# Chinese train



## BLOND37 (Dec 3, 2010)

Courtesy ABC News:



> State media: China passenger train hits 302 mph (486 kph) on test run, breaking record
> A Chinese passenger train hit a record speed of 302 miles per hour (486 kilometers per hour) Friday during a test run of a yet-to-be opened link between Beijing and Shanghai, state media said.
> 
> The Xinhua News Agency said it was the fastest speed recorded by an unmodified conventional commercial train. Other types of trains in other countries have traveled faster.



State television footage showed the sleek ...

http://abcnews.go.com/Technology/wireStory?id=12301701

Shared using News360 for the iPhone. Learn more at http://www.news360.net


----------



## Devil's Advocate (Dec 3, 2010)

Well, at least all the billions we've been handing over to China for the last three decades is finally going toward a good cause somewhere. :lol:


----------



## George Harris (Dec 3, 2010)

note the weasel words: "unmodified conventional commercial train"

They would have found others to whatever extent necessary to flaunt their national pride.


----------



## Devil's Advocate (Dec 3, 2010)

George Harris said:


> note the weasel words: "unmodified conventional commercial train" They would have found others to whatever extent necessary to flaunt their national pride.
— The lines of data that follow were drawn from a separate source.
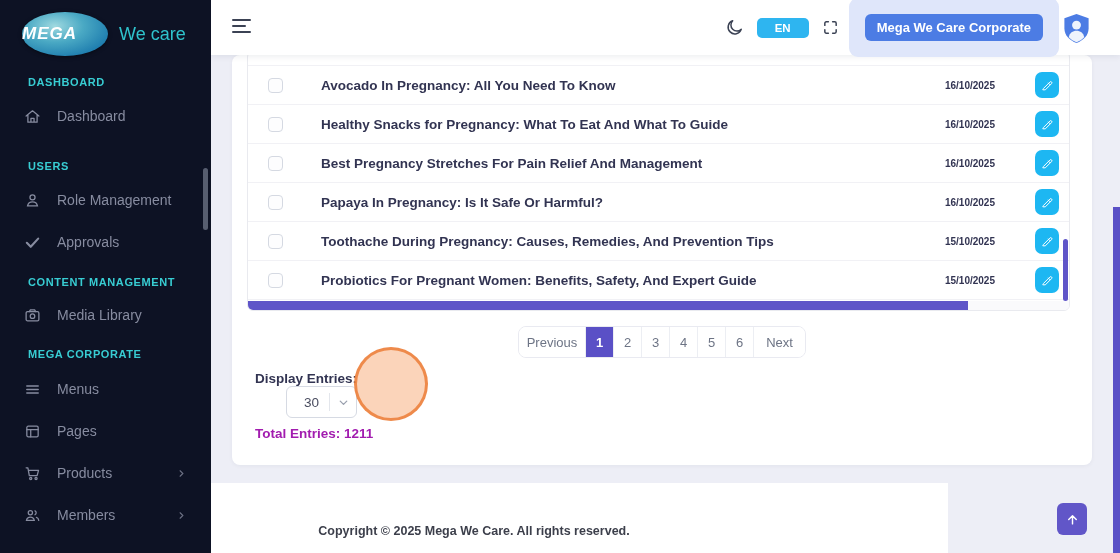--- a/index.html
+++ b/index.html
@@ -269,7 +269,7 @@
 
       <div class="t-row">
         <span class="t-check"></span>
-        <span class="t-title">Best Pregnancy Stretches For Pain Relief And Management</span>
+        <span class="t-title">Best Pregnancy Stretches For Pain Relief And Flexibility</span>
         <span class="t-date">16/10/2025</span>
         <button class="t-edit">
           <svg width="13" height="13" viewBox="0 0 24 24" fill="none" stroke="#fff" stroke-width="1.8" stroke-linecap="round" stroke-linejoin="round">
How are those "weasel words?" Unless I'm mistaken the French train and electrification system _were_ modified for testing and the Japanese train was a prototype on a track used exclusively for testing. Why shouldn't the Chinese be proud of their accomplishment? What sort of railfan bashes the technical accomplishments of others simply because they're on the other side of some imaginary line? There are plenty of legitimate reasons I can think of for criticizing the Chinese, but being proud of a new and faster passenger rail network isn't one of them.


----------